The smiling, moustachioed mask donned by the movie’s hero (or villain, depending on your take) was a likeness of Fawkes, who tried to blow up Parliament in 1605.

In what is known as the Gunpowder Plot, the plan was foiled when Fawkes was discovered guarding barrels of explosives under the House of Lords on the night before the government’s ceremonial opening on Nov. 5, according to Parliament’s Web site.

Fawkes was in charge of detonating the bomb but was not the sole mastermind. He was a member of a group of radicals set on avenging the persecution of Catholics in England by killing King James I and other members of the Protestant ruling class.

Fawkes was jailed in the Tower of London, eventually giving up his accomplices under the duress of torture. The group was prosecuted and sentenced to a public execution shortly after the incident.

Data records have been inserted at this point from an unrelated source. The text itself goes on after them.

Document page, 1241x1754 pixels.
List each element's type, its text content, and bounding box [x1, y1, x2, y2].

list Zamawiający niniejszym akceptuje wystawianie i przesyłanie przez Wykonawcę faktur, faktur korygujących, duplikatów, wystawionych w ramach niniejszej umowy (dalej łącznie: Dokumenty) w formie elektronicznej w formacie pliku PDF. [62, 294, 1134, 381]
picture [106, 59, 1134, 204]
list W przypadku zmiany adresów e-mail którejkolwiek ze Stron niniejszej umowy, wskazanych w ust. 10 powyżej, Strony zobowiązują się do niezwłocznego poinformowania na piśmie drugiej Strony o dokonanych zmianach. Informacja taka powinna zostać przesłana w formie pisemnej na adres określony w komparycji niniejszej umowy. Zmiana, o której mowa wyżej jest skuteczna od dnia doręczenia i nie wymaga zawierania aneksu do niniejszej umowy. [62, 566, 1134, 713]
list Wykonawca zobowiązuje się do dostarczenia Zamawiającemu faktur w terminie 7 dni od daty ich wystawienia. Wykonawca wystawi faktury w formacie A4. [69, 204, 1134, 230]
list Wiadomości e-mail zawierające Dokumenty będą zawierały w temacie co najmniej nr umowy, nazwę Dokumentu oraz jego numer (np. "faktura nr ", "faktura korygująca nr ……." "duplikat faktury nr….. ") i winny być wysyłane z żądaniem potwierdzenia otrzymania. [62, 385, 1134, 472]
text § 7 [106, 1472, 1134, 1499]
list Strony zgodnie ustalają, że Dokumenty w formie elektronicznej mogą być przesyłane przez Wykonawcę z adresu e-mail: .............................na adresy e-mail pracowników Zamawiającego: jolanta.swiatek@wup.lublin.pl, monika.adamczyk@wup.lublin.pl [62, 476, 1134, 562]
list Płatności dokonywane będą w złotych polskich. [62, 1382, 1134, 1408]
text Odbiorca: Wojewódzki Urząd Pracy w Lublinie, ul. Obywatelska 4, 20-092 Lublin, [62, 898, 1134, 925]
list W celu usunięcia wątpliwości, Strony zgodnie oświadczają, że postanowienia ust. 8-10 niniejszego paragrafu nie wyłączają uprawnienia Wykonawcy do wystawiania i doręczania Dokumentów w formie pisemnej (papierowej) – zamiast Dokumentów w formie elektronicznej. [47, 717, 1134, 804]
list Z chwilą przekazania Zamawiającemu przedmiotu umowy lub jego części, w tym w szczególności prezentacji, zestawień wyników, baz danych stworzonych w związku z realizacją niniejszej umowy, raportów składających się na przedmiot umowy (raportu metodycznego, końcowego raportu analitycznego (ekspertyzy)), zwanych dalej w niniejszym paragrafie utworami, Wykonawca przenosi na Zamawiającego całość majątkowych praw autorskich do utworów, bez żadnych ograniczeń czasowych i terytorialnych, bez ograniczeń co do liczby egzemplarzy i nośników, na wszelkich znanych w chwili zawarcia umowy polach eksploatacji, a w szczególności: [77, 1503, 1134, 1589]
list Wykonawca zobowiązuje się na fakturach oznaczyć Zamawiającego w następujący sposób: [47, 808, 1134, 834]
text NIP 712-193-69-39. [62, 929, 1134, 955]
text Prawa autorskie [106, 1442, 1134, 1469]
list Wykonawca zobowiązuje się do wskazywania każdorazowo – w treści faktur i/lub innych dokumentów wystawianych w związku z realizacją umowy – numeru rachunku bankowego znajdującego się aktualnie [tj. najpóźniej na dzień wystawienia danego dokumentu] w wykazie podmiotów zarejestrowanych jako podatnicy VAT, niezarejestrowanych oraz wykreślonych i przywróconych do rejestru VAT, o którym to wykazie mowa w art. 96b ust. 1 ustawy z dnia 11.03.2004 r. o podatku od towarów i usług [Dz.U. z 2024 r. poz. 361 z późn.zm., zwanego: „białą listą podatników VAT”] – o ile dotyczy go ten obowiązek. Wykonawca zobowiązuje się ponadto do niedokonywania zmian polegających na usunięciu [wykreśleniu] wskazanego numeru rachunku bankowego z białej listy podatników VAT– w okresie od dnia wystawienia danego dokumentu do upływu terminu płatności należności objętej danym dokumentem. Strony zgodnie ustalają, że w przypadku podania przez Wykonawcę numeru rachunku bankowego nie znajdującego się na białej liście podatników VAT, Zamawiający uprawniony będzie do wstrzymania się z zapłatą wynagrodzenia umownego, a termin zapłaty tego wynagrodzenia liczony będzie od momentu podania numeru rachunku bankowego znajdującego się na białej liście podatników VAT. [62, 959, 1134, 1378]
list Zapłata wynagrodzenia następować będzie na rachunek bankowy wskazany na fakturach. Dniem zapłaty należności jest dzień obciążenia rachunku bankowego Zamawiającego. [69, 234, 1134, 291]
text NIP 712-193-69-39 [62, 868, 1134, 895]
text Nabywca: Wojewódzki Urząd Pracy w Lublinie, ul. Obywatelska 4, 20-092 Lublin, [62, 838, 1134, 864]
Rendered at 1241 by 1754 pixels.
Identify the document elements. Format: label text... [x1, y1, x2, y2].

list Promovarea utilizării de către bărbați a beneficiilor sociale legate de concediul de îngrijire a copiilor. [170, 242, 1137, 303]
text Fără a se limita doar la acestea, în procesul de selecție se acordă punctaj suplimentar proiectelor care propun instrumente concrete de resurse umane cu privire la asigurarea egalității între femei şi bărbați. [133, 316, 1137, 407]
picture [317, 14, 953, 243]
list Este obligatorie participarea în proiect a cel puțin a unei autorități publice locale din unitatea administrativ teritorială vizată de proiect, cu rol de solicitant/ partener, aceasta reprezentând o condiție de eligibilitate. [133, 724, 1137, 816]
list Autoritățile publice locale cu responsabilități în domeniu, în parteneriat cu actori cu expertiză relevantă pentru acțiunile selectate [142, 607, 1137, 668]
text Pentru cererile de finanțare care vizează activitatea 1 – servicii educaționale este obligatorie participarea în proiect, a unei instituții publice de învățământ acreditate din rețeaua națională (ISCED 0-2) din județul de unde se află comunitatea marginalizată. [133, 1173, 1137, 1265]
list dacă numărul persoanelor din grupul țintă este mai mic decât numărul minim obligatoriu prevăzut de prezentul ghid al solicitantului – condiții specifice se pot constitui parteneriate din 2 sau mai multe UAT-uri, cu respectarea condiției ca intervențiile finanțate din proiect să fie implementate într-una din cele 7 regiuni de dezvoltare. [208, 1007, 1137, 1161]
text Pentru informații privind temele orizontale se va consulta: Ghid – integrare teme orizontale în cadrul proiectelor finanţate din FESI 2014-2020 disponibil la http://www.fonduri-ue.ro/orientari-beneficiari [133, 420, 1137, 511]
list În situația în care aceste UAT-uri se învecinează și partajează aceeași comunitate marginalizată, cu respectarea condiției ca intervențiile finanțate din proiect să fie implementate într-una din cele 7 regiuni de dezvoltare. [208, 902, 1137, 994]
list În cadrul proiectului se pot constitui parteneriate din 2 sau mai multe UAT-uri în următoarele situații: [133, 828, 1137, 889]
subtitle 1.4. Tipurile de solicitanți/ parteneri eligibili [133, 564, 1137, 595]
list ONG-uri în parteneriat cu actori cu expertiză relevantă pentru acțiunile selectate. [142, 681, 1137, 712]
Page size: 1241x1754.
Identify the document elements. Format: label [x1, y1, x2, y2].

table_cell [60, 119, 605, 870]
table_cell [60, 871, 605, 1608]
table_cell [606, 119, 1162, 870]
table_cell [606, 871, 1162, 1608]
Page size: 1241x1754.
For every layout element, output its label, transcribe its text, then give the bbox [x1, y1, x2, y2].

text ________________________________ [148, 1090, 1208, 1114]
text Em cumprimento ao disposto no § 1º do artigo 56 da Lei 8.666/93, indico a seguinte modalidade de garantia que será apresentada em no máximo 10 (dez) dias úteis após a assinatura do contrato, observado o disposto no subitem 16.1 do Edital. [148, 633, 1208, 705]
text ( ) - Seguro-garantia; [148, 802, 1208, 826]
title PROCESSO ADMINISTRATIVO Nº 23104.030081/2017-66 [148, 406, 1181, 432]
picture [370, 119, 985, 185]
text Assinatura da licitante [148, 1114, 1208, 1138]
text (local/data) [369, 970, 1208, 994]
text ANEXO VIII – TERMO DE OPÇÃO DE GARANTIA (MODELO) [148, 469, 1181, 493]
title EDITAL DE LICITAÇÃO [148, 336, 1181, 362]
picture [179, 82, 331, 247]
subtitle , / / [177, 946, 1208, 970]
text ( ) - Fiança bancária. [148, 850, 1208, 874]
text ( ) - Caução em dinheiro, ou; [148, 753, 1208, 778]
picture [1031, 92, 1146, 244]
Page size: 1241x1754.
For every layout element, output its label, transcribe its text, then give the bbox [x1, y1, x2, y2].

On Jan. 31, 1606, Fawkes and several co-conspirators were hanged in Old Palace Yard in Westminster. Legend has it that Fawkes jumped from the gallows to snap his neck before he could be drawn and quartered alive.

Parliament met for the first time after the plot in January 1606. Members passed the Thanksgiving Act, formalizing the annual commemoration of the foiled Gunpowder Plot.

From large-scale public events, such as the Bridgewater Guy Fawkes Carnival in Somerset, to backyard fireworks displays, towns and villages across the country take part in the revelry centered on this thwarted 17th-century terrorist attack and its poster boy, Guy Fawkes.